TEXT TO READ
# Database Discussions > Microsoft SQL Server 2005 >  SSIS Package execution problem

## virgo

:Confused:  hi!
 i am executing the package successfully from my test database(where the package is being developed) but when i try executing it from production database it throughs up this error. But i am executing both the commands from same machine and path in query analyzer.

xp_cmdshell 'dtExec /f \"D:\\TAHOE\\APPS\\SSISPackages\\Integration Services Packages\\ArchiveMain.dtsx\" /Set \\package.Variables[User::ArchivePackageName].Properties[Value];\"ArchiveTicketLog\" /Conn TahoeDB;\"Integrated Security = true; Data Source=SE411824;Initial Catalog=VagnelTest\"  /Set \\package.Variables[User::ArchiveFileType].Properties[Value];\"Text\" /Set \\package.Variables[User::ArchiveFlatFileConnectSt].Properties[Value];\"D:\\TAHOE\\APPS\\SSISPackages\\Integration Services Packages\\ArchiveTicketLog.txt\" /Set \\package.Variables[User::ArchiveExcelFileConnectSt].Properties[Value];\"D:\\TAHOE\\APPS\\SSISPackages\\Integration Services Packages\\ArchiveTicketLog.xls\" '

what would be the problem???
any help 
thanks,
virgo

----------


## rmiao

What's the error?

----------


## virgo

Microsoft (R) SQL Server Execute Package Utility
Version 9.00.1399.06 for 32-bit
Copyright (C) Microsoft Corp 1984-2005. All rights reserved.
NULL
Started:  8:58:29 AM
Error: 2006-08-25 08:58:29.88
   Code: 0xC0011007
   Source: {00065602-AE1F-4A29-B6A4-08180163F190} 
   Description: Unable to load the package as XML because of package does not have a valid XML format. A specific XML parser error will be posted.
End Error
Error: 2006-08-25 08:58:29.88
   Code: 0xC0011002
   Source: {00065602-AE1F-4A29-B6A4-08180163F190} 
   Description: Failed to open package file "D:\\TAHOE\\APPS\\SSISPackages\\Integration Services Packages\\ArchiveMain.dtsx" due to error 0x80070015 "The device is not ready.".  This happens when loading a package and the file cannot be opened or loaded c
orrectly into the XML document. This can be the result of either providing an incorrect file name was specified when calling LoadPackage or the XML file was specified and has an incorrect format.
End Error
Could not load package "D:\\TAHOE\\APPS\\SSISPackages\\Integration Services Packages\\ArchiveMain.dtsx" because of error 0xC0011002.

TASKS TO PERFORM
1. In the forum thread, what reason does the error output give for the failure to open the package file ArchiveMain.dtsx, and what does it say can cause this kind of failure?
2. Repeat the part of the forum thread between "Microsoft (R) SQL" and "will be posted.", inclusive.
3. Summarize the forum thread in two sentences.

(Records from a data source)
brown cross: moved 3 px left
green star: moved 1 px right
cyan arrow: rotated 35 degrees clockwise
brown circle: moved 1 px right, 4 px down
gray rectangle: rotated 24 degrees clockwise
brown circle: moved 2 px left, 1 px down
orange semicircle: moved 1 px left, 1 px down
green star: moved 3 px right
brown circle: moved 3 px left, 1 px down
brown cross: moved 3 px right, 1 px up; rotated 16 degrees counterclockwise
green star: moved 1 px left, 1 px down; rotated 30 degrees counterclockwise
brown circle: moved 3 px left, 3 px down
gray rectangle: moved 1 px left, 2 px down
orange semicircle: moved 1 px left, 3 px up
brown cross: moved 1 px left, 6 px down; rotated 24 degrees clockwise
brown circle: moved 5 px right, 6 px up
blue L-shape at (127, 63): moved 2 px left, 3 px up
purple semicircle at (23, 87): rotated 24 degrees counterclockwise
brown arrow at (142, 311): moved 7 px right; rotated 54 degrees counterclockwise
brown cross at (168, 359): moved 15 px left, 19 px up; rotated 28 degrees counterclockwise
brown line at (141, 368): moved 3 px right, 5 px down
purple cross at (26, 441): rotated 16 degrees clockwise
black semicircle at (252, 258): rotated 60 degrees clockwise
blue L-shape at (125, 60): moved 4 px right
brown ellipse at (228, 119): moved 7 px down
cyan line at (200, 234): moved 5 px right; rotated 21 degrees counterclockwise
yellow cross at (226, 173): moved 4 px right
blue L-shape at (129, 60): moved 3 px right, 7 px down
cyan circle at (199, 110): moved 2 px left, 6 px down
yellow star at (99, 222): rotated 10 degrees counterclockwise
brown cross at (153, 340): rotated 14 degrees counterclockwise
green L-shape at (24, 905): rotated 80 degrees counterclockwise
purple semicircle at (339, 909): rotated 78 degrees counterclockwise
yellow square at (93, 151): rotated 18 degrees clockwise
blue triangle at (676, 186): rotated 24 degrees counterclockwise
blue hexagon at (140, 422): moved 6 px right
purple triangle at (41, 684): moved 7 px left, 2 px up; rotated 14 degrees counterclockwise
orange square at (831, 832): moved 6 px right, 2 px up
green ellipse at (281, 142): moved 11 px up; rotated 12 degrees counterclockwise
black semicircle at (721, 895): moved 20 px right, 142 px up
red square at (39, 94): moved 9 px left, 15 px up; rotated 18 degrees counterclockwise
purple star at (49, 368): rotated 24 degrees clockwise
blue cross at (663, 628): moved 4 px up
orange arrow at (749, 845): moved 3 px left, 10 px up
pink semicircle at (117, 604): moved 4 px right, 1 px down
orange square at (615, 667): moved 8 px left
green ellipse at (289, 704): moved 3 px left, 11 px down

TASK-BY-TASK ANSWERS
1. The package file could not be opened because of error 0x80070015, "The device is not ready." The output says this happens when a package is being loaded and the file cannot be opened or loaded correctly into the XML document. That can result from an incorrect file name given when calling LoadPackage, or from an XML file with an incorrect format.

2.
Microsoft (R) SQL Server Execute Package Utility
Version 9.00.1399.06 for 32-bit
Copyright (C) Microsoft Corp 1984-2005. All rights reserved.
NULL
Started:  8:58:29 AM
Error: 2006-08-25 08:58:29.88
   Code: 0xC0011007
   Source: {00065602-AE1F-4A29-B6A4-08180163F190} 
   Description: Unable to load the package as XML because of package does not have a valid XML format. A specific XML parser error will be posted.

3. A user says an SSIS package runs successfully from the test database where it is being developed but throws an error from the production database, even though both commands are run from the same machine and path in query analyzer. Asked what the error is, the user posts output showing that the package could not be loaded because its file could not be opened, citing the error "The device is not ready."